Ao longo de sua concepção e realização, a Copa do Mundo de Clubes foi recebida "com faíscas" pelos clubes europeus, que alegavam questões de calendários e até financeiras para não disputá-la. Ao mesmo tempo, Infantino construía pontes entre o futebol de clubes de outros continentes e a Fifa. Entre 2019 e 2023, o dirigente foi um dos apoiadores da milionária African Football League, competição que tentava revolucionar o futebol do continente financeiramente e esportivamente, mas que acabou tendo apenas uma edição disputada.
As nações da África e da Ásia sempre foram focos de Infantino tanto na gestão da Fifa quanto em questões eleitorais. Em sua primeira campanha de reeleição, em 2019, fez uma turnê pelos continentes e ganhou a eleição por aclamação - o que aconteceria novamente em 2023. Cria do comitê de reformas da Fifa, o dirigente voltou a ressaltar a importância que via no futebol de clubes em congresso da CAF (confederação africana) em outubro do ano passado.O futebol de clubes foi a base do futebol. Nasceu como um movimento nacional. Ficou mais continental, mas depois de 150 anos de história do esporte, é hora do futebol de clubes se tornar global. Vai contribuir para desenvolver o futebol na África e em todos os cantos do mundo, porque essa é a nossa missão.
Gameficação e meme em tema musical
A busca pela atração de um público nativamente digital também aparece na estética do torneio. As entradas em campo, com os atletas anunciados nome a nome, e o protocolo de entrada com bandeiras e formação dos jogadores em campo, mais os elementos e ferramentas gráficas das transmissões reforçam uma ideia de 'gameficação', a utilização da linguagem dos jogos - neste caso, dos video games - para engajar, reter e entreter a audiência.

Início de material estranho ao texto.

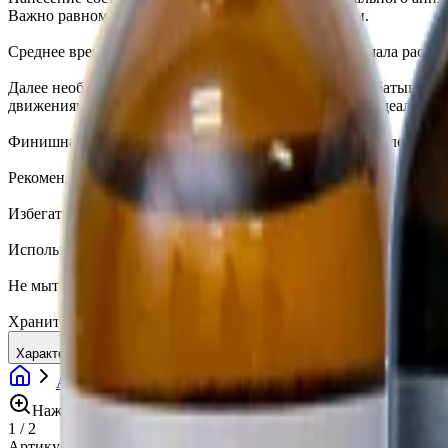
Важно равномерно разнести состав по поверхности.
Среднее время выдержки нанесенного состава до начала располи
Далее необходимо удалить излишки материала с обрабатываем
движениями, без сильного давления, до достижения идеально 
Финишная выдержка в теплом и сухом помещении после окончан
Рекомендации:
Избегать попадания воды в процессе нанесения.
Использование ИК-ламп ускорит процесс полимеризации и уси
Не мыть автомобиль с использованием химии в течение 7-10 дн
Хранить флакон следует в тщательно закрытом состоянии в те
Характеристики
Автохимия
Нанопокрытия
Жидкое стекло
Kryte
Нажмите для увеличения
1
/
2
Артикул:
KR.007.001
•
Бренд:
KRYTEX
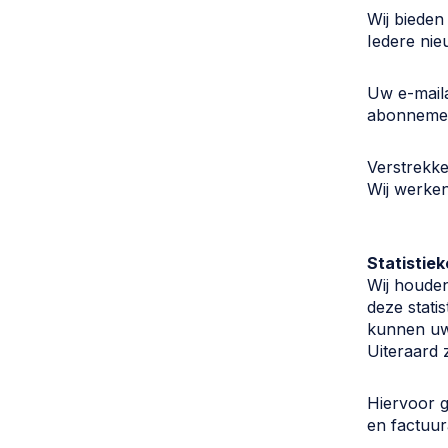
Wij bieden
Iedere nie
Uw e-maila
abonnemen
Verstrekk
Wij werke
Statistiek
Wij houden
deze stati
kunnen uw
Uiteraard z
Hiervoor 
en factuur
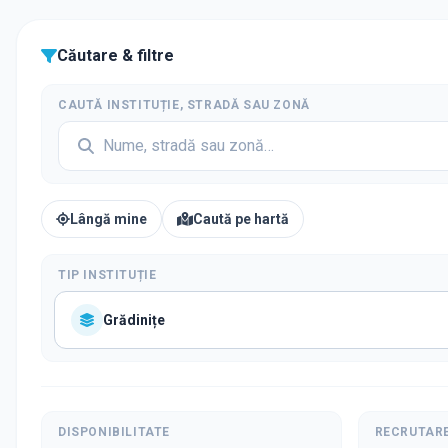
Căutare & filtre
CAUTĂ INSTITUȚIE, STRADĂ SAU ZONĂ
Lângă mine
Caută pe hartă
TIP INSTITUȚIE
Grădinițe
DISPONIBILITATE
RECRUTAR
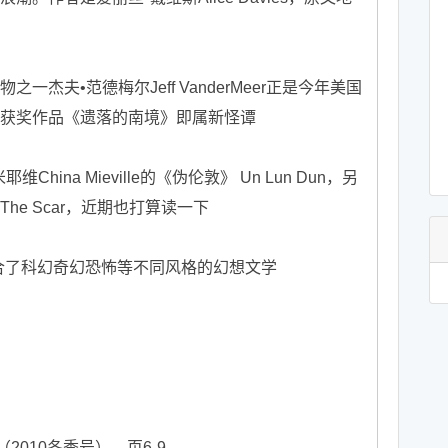
夫•范德梅尔Jeff VanderMeer正是今年美国
获奖作品《遗落的南境》即属新怪谭
a Mieville的《伪伦敦》 Un Lun Dun，另
e Scar，近期也打算读一下
合了科幻奇幻恐怖等不同风格的幻想文学
010冬季号），页6-9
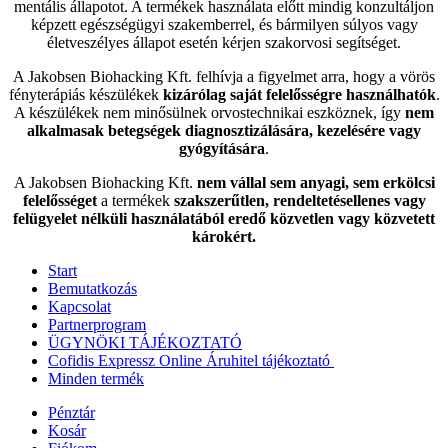
mentális állapotot. A termékek használata előtt mindig konzultáljon
képzett egészségügyi szakemberrel, és bármilyen súlyos vagy
életveszélyes állapot esetén kérjen szakorvosi segítséget.
A Jakobsen Biohacking Kft. felhívja a figyelmet arra, hogy a vörös
fényterápiás készülékek
kizárólag saját felelősségre használhatók
.
A készülékek nem minősülnek orvostechnikai eszköznek, így
nem
alkalmasak betegségek diagnosztizálására, kezelésére vagy
gyógyítására
.
A Jakobsen Biohacking Kft.
nem vállal sem anyagi, sem erkölcsi
felelősséget
a termékek
szakszerűtlen, rendeltetésellenes vagy
felügyelet nélküli használatából eredő közvetlen vagy közvetett
károkért.
Start
Bemutatkozás
Kapcsolat
Partnerprogram
ÜGYNÖKI TÁJÉKOZTATÓ
Cofidis Expressz Online Áruhitel tájékoztató
Minden termék
Pénztár
Kosár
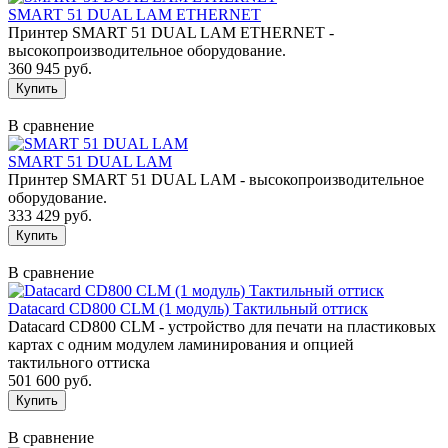
SMART 51 DUAL LAM ETHERNET
Принтер SMART 51 DUAL LAM ETHERNET -
высокопроизводительное оборудование.
360 945 руб.
В сравнение
SMART 51 DUAL LAM
Принтер SMART 51 DUAL LAM - высокопроизводительное
оборудование.
333 429 руб.
В сравнение
Datacard CD800 CLM (1 модуль) Тактильный оттиск
Datacard CD800 CLM - устройство для печати на пластиковых
картах с одним модулем ламинирования и опцией
тактильного оттиска
501 600 руб.
В сравнение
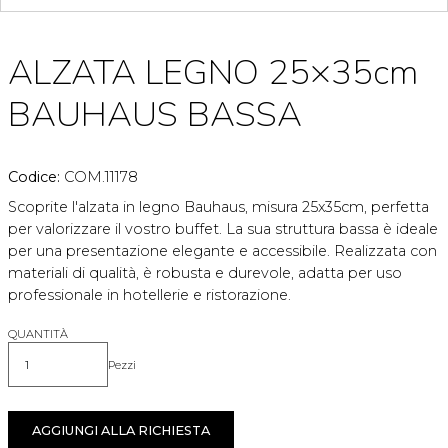
ALZATA LEGNO 25×35cm
BAUHAUS BASSA
Codice:
COM.11178
Scoprite l'alzata in legno Bauhaus, misura 25x35cm, perfetta
per valorizzare il vostro buffet. La sua struttura bassa è ideale
per una presentazione elegante e accessibile. Realizzata con
materiali di qualità, è robusta e durevole, adatta per uso
professionale in hotellerie e ristorazione.
QUANTITÀ
Pezzi
Quantità
AGGIUNGI ALLA RICHIESTA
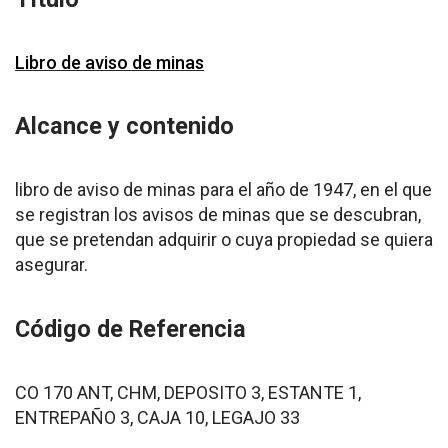
Libro de aviso de minas
Alcance y contenido
libro de aviso de minas para el año de 1947, en el que
se registran los avisos de minas que se descubran,
que se pretendan adquirir o cuya propiedad se quiera
asegurar.
Código de Referencia
CO 170 ANT, CHM, DEPOSITO 3, ESTANTE 1,
ENTREPAÑO 3, CAJA 10, LEGAJO 33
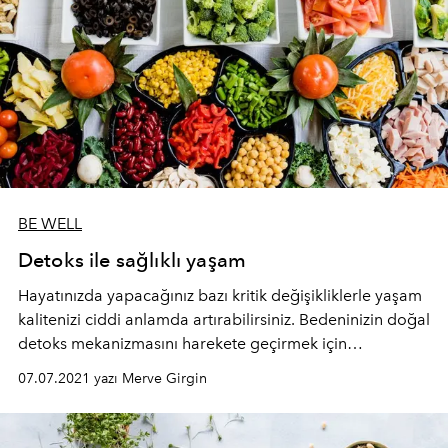
BE WELL
Detoks ile sağlıklı yaşam
Hayatınızda yapacağınız bazı kritik değişikliklerle yaşam
kalitenizi ciddi anlamda artırabilirsiniz. Bedeninizin doğal
detoks mekanizmasını harekete geçirmek için
yapabileceğiniz şeyler ise oldukça basit.
07.07.2021 yazı Merve Girgin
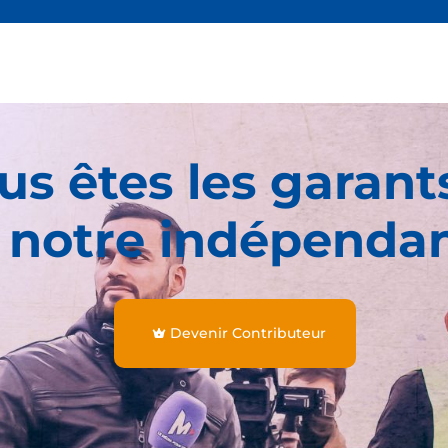
us êtes les garant
 notre indépenda
Devenir Contributeur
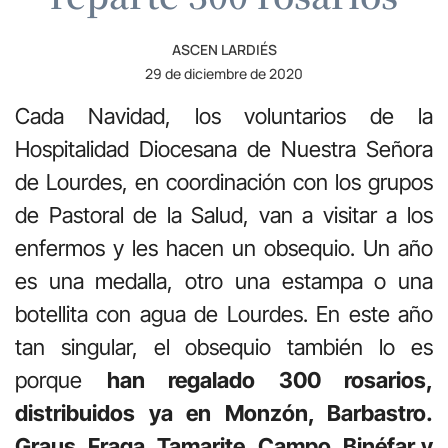
ASCEN LARDIÉS
29 de diciembre de 2020
Cada Navidad, los voluntarios de la
Hospitalidad Diocesana de Nuestra Señora
de Lourdes, en coordinación con los grupos
de Pastoral de la Salud, van a visitar a los
enfermos y les hacen un obsequio. Un año
es una medalla, otro una estampa o una
botellita con agua de Lourdes. En este año
tan singular, el obsequio también lo es
porque
han regalado 300 rosarios,
distribuidos ya en Monzón, Barbastro.
Graus, Fraga, Tamarite, Campo, Binéfar y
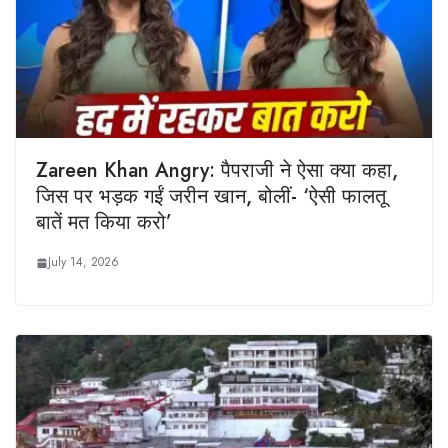
Zareen Khan Angry: पैपराजी ने ऐसा क्या कहा,
जिस पर भड़क गईं जरीन खान, बोलीं- ‘ऐसी फालतू
बातें मत किया करो’
July 14, 2026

Algo que La Liga vem implementando há alguns anos na Espanha.
O "Nanana", verso do tema musical da competição, também bastante comentado em redes sociais, é outro elemento oriundo do contexto digital do consumo de futebol. A canção é o hit do eurodance "Freed from desire", da cantora italiana Gala, que virou "meme" após ser adaptada por torcedores da Irlanda do Norte para exaltar o atacante Will Grigg na Euro de 2016 - a versão "Will Grigg is on fire". Desde aquela competição, a música virou um dos hinos não oficiais do futebol mundial, frequentemente tocada em estádios.